Narcotrafic : Ces « citadelles du crime » qui tiennent l’État français en échec

Partout où il est implanté, le narcotrafic génère de la violence, provoque des morts, déstabilise l’économie et finit par gangréner les institutions publiques. C’est un marché sans limite, où les gains sont considérables et la concurrence sans pitié. En France, l’économie de la drogue est florissante parce que son marché compte plusieurs millions de consommateurs, qu’elle dispose d’une main-d’œuvre abondante et que l’action de l’État n’est pas à la hauteur de la menace.

Dans un pays qui a – presque – réussi à interdire l’usage du tabac, qui a diminué de façon spectaculaire la consommation d’alcool, aucune parole publique n’est jamais intervenue pour mettre en garde les Français sur l’usage de la cocaïne, du cannabis à fort taux de THC ou des drogues de synthèse. Surtout, comparée aux autres pays de l’espace européen, la France dispose depuis les années 1960 d’unités urbaines difficiles à contrôler, édifiées comme des villes closes, qui forment aujourd’hui autant de « citadelles du crime ». Ce sont dans ces lieux à l’abri des regards que se font les transactions et que sont recrutées les « petites mains » du « business », que l’on prive ainsi, par l’appât d’un gain facile et sans effort, de toute perspective d’insertion à moyen terme.

Pissevin aurait dû être l’occasion de montrer au monde du crime notre capacité à le neutraliser.”

Cette économie du crime génère des tueurs et des tortionnaires, qui ont profité d’un marché des armes de guerre généré par le conflit en Yougoslavie et réactivé par la guerre en Ukraine. Les morts se multiplient en conséquence et, parmi les victimes, certaines ne sont que « collatérales ». Ce sont les plus atroces ! Les politiques d’évitement trop longtemps menées sur le sujet se heurtent désormais à la brutalité d’une réalité à la fois stupide et dramatique. Ce n’était pas faute, pourtant, d’avoir mis en garde les dirigeants de ce pays. 

La mort de Fayed, un enfant de 10 ans, dans le quartier Pissevin, à Nîmes, aurait dû être l’affaire de trop, la goutte d’eau qui aurait dû faire déborder le vase. Si la France, devant l’ampleur de la tâche, est incapable de reprendre au crime les quartiers de Marseille, elle pouvait au moins faire un exemple autour d’un quartier si semblable aux 1 500 autres qui, depuis des décennies, subissent l’essentiel des désordres qui affectent notre pays : 15 000 habitants, un habitat d’immeubles séparé du reste du tissu urbain, une topographie qui rend le contrôle difficile, une conception ancienne et « collectiviste » du logement, la présence à proximité d’une autoroute.

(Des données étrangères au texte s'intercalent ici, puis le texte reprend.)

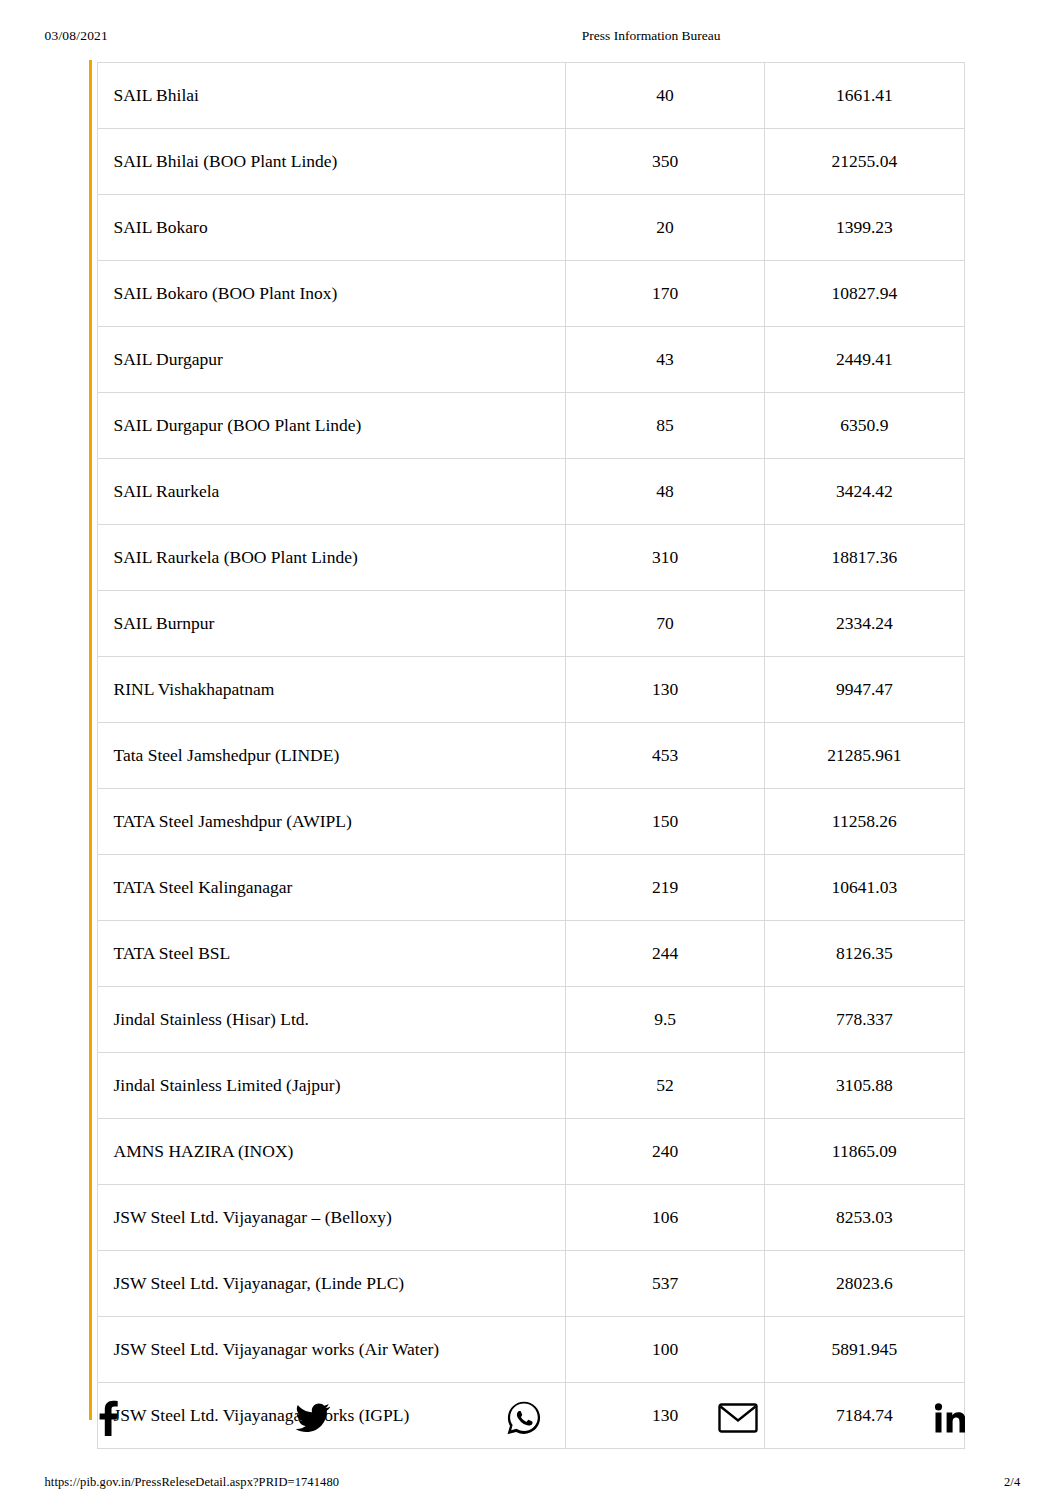03/08/2021
Press Information Bureau
| SAIL Bhilai | 40 | 1661.41 |
| SAIL Bhilai (BOO Plant Linde) | 350 | 21255.04 |
| SAIL Bokaro | 20 | 1399.23 |
| SAIL Bokaro (BOO Plant Inox) | 170 | 10827.94 |
| SAIL Durgapur | 43 | 2449.41 |
| SAIL Durgapur (BOO Plant Linde) | 85 | 6350.9 |
| SAIL Raurkela | 48 | 3424.42 |
| SAIL Raurkela (BOO Plant Linde) | 310 | 18817.36 |
| SAIL Burnpur | 70 | 2334.24 |
| RINL Vishakhapatnam | 130 | 9947.47 |
| Tata Steel Jamshedpur (LINDE) | 453 | 21285.961 |
| TATA Steel Jameshdpur (AWIPL) | 150 | 11258.26 |
| TATA Steel Kalinganagar | 219 | 10641.03 |
| TATA Steel BSL | 244 | 8126.35 |
| Jindal Stainless (Hisar) Ltd. | 9.5 | 778.337 |
| Jindal Stainless Limited (Jajpur) | 52 | 3105.88 |
| AMNS HAZIRA (INOX) | 240 | 11865.09 |
| JSW Steel Ltd. Vijayanagar – (Belloxy) | 106 | 8253.03 |
| JSW Steel Ltd. Vijayanagar, (Linde PLC) | 537 | 28023.6 |
| JSW Steel Ltd. Vijayanagar works (Air Water) | 100 | 5891.945 |
| JSW Steel Ltd. Vijayanagar works (IGPL) | 130 | 7184.74 |
https://pib.gov.in/PressReleseDetail.aspx?PRID=1741480
2/4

Bref, un quartier à l’image de cette « exception française » que le vocabulaire lui-même peine à désigner.

Pissevin aurait été une excellente occasion de tester des outils dont tous les services rêvent et de montrer au monde du crime notre capacité à le neutraliser. Il fallait pour cela être capable de réunir des moyens importants, en hommes comme en outils techniques, un magistrat chargé de la coordination des enquêtes, des effectifs suffisants pour tenir le quartier 24 heures sur 24 pendant plusieurs mois, le soutien actif des bailleurs sociaux et de l’Éducation nationale, la réactivation des outils d’aide à la parentalité, des animations sportives, des moyens techniques de surveillance, des instruments juridiques (couvre-feu des mineurs, expulsions locatives), une équipe pluridisciplinaire formée de policiers, de gendarmes, de douaniers, d’inspecteurs du fisc ou du recouvrement des charges sociales). Il fallait des locaux sur place, ouverts jour et nuit, des mesures de police administrative spécifiques pour interdire l’accès du quartier aux individus indésirables, le moyen de saisir les avoirs suspects (voitures, argent…).

Nous rêvions. Comment créer les postes budgétaires sans passer par la procédure en vigueur qui a confié au ministère du Budget le soin d’arbitrer les priorités du pays ? Comment recruter des fonctionnaires et des magistrats volontaires sans passer par l’accord préalable des comités techniques et des syndicats garants de la protection des statuts ? Comment créer même un fichier dans l’urgence, sans attendre la décision de la CNIL ?

Régler la question de Pissevin n’aurait évidemment rien changé à la situation du pays. Et l’opération n’aurait pas empêché la mort tragique de Socayna, une jeune étudiante en droit, âgée de 24 ans, tuée dans son appartement à Marseille. « Pourquoi faire ? m’aurait-on rétorqué, puisque nous sommes incapables de dupliquer l’opération dans les 1 500 autres quartiers. » Certes, mais faut-il apprendre à mourir d’une balle dite « perdue », pour la satisfaction de milliers de consommateurs inconscients et complices ? La question mérite d’être posée.